A bipartisan group of US senators has urged the Biden administration to reconsider its decision not to give Ukraine advanced drones, saying that the technology could help Kyiv to hold its territory and gain battlefield momentum.
In a Nov. 22 letter to Defense Secretary Lloyd Austin, 16 senators urged the administration to give Ukraine MQ-1C armed drones, or Gray Eagles, which are medium-altitude drones that can fly for more than 24 hours, The Wall Street Journal reported.
“The long-term upside of providing Ukraine with the MQ-1C is significant and has the potential to drive the strategic course of the war in Ukraine’s favor,” the legislators wrote.
Among the signatories are Sen. Joni Ernst, Sen. James Inhofe, who is the outgoing ranking Republican on the Senate Armed Services Committee, Sen. Tim Kaine, Sen. Joe Manchin and Sen. Mark Kelly.
In the past few weeks of the nearly nine-month-long war, Iran has provided Russia with drones that have been pummeling Ukrainian population centers and civilian infrastructure, and which legislators said gave Russia a battlefield advantage.
The Ukrainians should have a US-supplied arsenal to counter what Russia has received, they said.
“This system’s operational attributes—availability, lethality, survivability, and exportability—complement existing weapon systems used by the Ukrainians and will increase the lethality of the Ukrainian military,” the legislators wrote.
Training Ukrainians on the MQ-1C, which are made by General Atomics, would take 27 days, the senators explained, adding that if Ukraine had access to its own drones it “could find and attack Russian warships in the Black Sea, breaking its coercive blockade and alleviate dual pressures on the Ukrainian economy and global food prices.”
The White House and the Pentagon declined Ukraine’s request for the drones earlier this month.
US officials, at times, have worried that the technology aboard the drone could be stolen on the battlefield.
The Pentagon is assessing what the effect the provision of the drones would have on the US military, said Pentagon spokeswoman Sabrina Singh.
“We are always assessing and evaluating what we can send to Ukraine,” she said.
US officials said the reluctance to provide the drones stemmed from technical issues, not fears of escalation.
The letter was the latest example of a monthslong tension between Capitol Hill and the White House over what kind of weapons to provide Ukraine.
Members of Congress from both parties have repeatedly pushed the administration to give Ukraine armed drones.
In a September letter, 17 lawmakers urged the administration to speed up its review process about providing Gray Eagles, leading to the decision earlier this month.
In the latest letter, the legislators asked Austin to explain by Nov. 30 the Pentagon’s reasons for concluding that the US shouldn’t provide Ukraine MQ-1C drones.

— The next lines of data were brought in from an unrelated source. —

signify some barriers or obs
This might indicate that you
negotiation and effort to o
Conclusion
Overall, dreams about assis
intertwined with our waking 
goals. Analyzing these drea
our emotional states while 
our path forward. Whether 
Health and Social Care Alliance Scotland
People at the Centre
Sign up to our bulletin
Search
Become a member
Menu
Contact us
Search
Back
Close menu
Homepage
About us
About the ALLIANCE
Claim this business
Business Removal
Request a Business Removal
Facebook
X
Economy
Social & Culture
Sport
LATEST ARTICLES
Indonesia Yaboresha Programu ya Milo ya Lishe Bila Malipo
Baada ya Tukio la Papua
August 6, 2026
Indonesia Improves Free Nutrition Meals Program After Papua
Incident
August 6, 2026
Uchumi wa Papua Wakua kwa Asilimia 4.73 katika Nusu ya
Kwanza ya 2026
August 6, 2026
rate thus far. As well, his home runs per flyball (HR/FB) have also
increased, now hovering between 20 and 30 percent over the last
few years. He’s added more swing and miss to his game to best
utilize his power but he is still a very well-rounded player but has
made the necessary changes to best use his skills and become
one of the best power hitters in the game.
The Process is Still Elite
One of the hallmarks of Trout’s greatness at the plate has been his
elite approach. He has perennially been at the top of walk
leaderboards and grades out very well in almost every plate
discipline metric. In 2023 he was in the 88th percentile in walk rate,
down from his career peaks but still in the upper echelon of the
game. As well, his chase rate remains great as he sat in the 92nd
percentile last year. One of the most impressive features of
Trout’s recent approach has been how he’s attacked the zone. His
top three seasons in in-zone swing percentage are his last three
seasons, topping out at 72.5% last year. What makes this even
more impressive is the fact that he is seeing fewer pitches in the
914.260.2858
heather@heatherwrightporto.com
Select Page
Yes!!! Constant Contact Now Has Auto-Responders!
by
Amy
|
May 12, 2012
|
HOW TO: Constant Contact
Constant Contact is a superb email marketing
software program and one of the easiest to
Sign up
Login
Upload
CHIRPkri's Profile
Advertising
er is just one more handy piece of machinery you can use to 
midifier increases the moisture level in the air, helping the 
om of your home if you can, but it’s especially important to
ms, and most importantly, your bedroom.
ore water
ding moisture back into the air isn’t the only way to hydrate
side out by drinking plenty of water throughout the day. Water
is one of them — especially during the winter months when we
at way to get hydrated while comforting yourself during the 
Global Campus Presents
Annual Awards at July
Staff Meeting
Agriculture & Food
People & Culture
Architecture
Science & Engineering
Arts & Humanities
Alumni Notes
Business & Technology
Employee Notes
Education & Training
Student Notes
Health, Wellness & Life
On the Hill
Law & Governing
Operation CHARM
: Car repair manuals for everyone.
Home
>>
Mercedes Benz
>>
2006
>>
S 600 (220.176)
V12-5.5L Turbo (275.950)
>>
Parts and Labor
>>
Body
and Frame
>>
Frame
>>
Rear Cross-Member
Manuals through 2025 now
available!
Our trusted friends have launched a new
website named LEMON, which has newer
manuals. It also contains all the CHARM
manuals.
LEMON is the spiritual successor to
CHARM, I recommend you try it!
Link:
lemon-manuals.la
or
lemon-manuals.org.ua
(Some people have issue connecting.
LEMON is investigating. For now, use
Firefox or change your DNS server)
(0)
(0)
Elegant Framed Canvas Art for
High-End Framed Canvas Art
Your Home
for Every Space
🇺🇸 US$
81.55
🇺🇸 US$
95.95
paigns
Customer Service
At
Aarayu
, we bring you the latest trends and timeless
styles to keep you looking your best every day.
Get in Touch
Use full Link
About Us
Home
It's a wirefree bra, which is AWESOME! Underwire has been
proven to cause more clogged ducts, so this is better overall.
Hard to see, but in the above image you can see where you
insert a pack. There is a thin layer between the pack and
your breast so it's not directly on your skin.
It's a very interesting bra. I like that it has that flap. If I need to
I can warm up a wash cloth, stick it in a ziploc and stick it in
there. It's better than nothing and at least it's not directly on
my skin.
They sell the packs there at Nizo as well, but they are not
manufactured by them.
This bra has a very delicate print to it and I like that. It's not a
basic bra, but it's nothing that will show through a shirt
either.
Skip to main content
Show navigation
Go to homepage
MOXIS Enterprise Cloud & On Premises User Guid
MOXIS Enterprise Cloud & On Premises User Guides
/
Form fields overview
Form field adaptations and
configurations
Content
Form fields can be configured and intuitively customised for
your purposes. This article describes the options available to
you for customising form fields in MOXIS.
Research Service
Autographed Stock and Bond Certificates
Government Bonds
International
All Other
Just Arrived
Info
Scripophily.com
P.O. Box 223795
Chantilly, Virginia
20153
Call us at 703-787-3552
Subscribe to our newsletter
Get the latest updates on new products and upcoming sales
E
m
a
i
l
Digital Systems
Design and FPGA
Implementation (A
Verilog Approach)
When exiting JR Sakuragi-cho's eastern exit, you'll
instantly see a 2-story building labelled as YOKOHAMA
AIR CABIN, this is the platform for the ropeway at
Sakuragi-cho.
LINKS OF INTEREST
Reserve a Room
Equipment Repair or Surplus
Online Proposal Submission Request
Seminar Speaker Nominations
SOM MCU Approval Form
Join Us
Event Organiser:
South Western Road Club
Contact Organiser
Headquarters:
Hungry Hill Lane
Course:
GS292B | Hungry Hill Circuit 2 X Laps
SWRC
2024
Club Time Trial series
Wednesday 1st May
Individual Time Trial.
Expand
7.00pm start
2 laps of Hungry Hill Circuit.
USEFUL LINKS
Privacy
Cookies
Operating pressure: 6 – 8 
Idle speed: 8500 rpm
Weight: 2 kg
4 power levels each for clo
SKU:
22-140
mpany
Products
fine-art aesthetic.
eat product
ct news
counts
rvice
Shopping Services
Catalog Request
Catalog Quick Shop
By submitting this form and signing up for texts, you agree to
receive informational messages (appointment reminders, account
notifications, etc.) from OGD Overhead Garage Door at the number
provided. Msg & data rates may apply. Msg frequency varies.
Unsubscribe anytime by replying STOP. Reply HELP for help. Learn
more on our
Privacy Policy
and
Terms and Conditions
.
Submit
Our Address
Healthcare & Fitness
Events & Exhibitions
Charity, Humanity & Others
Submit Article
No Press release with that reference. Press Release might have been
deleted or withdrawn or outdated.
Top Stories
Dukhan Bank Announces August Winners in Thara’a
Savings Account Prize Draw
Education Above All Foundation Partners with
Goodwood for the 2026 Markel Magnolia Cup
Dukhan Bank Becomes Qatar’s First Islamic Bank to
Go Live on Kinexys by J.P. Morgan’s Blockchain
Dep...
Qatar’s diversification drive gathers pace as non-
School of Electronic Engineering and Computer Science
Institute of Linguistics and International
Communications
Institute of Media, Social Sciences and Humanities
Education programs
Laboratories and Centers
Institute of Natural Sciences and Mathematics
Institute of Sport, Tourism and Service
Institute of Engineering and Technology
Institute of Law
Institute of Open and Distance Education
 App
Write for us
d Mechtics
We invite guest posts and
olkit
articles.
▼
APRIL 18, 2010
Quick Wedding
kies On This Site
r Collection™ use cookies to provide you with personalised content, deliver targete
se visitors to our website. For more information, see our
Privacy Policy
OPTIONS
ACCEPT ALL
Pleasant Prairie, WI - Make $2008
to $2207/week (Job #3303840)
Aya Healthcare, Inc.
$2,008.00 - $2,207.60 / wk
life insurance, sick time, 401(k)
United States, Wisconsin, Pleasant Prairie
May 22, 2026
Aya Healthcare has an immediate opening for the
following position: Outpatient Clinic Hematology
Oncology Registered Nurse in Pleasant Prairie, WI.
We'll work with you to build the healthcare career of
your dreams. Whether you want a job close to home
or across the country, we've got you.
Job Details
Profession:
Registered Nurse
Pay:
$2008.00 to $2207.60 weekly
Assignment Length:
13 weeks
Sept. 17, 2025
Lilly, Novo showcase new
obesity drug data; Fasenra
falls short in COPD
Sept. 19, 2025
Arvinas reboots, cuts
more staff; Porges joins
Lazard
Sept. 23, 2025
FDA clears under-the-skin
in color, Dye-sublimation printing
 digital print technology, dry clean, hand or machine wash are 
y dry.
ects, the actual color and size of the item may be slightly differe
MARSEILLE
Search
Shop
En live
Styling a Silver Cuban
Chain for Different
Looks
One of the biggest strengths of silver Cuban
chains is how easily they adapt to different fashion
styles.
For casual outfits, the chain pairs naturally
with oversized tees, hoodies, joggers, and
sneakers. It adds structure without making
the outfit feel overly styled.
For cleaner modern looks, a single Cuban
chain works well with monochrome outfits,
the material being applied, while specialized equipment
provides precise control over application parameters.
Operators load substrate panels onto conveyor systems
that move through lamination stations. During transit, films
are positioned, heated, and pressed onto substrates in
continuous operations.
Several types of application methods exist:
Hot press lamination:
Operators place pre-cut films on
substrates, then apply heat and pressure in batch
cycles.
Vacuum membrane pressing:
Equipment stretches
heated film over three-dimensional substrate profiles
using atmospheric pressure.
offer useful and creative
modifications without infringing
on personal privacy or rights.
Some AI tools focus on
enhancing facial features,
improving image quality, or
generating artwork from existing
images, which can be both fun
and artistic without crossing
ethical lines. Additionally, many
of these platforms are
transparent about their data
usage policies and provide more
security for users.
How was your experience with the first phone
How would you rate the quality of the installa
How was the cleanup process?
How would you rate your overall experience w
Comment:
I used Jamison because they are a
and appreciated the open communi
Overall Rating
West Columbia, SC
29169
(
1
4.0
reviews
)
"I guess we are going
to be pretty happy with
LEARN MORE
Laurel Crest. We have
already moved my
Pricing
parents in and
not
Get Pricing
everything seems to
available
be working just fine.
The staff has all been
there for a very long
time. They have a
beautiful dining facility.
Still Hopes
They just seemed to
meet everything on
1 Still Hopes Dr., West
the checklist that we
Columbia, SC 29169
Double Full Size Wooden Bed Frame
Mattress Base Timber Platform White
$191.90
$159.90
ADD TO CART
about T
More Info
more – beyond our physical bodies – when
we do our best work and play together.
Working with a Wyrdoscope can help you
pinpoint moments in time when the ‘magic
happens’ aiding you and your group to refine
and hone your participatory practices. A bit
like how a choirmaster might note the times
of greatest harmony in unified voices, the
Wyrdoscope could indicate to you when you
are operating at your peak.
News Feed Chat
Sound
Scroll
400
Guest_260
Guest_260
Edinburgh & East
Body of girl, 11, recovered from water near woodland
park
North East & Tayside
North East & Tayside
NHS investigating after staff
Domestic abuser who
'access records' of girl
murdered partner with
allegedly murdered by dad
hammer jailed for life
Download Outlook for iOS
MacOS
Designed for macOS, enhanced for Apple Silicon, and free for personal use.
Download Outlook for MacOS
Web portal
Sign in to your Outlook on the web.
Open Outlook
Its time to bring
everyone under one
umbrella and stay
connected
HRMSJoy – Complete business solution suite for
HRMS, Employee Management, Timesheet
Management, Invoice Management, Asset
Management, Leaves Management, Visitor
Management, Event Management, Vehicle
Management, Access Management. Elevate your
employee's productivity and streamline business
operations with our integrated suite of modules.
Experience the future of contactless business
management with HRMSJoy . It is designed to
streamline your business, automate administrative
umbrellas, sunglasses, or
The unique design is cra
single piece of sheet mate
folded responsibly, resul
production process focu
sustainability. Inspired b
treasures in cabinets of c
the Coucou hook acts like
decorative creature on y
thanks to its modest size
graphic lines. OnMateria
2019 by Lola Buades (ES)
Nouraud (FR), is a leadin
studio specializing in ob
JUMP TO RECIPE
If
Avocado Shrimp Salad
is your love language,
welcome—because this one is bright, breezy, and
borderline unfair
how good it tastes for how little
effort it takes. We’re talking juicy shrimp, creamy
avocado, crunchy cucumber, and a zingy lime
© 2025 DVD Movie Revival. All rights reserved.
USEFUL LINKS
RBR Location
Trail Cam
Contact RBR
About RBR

The new letter contradicts the circulated speculation about the possibility of a change in the support of the US Congress for the US aid to Ukraine. This comes amid remarks that this support will not be given without any return.
“Ukrainian successes on the battlefield are encouraging, but [Russian President] Vladimir Putin’s intent to conquer all of Ukraine remains unchanged. The timely provision of effective lethal aid to stabilize Ukrainian defenses and enable long-term resistance against future Russian aggression remains urgent,” the letter read.
Kyiv is under pressure from some of its Western backers to signal readiness for negotiations with Moscow amid concerns about the global economic fallout of the war.
The United States announced $400 million in additional military aid for Ukraine on Wednesday.
The US continues to support Ukraine with additional military assistance to help defend itself, including from the Kremlin’s relentless attacks on Ukraine’s critical energy infrastructure, said a statement by US Secretary of State Antony Blinken.
Pursuant to a delegation of authority from President Joe Biden, Blinken said he is authorizing twenty-sixth drawdown of US arms and equipment for Ukraine since August 2021.
“This $400 million drawdown includes additional arms, munitions, and air defense equipment from US Department of Defense inventories.”
It will bring the total US military assistance for Ukraine to an unprecedented level of approximately $19.7 billion, since the beginning of the Administration.
He pointed out that the artillery ammunition, precision fires, air defense missiles, and tactical vehicles the US is providing will best serve Ukraine on the battlefield.
“We are joined in our efforts by France and the UK, including the £50 million in air defense systems offered by UK Prime Minister Sunak during his recent visit to Kyiv, and we note Sweden’s recent air defense commitment valued at nearly $300 million,” the statement said.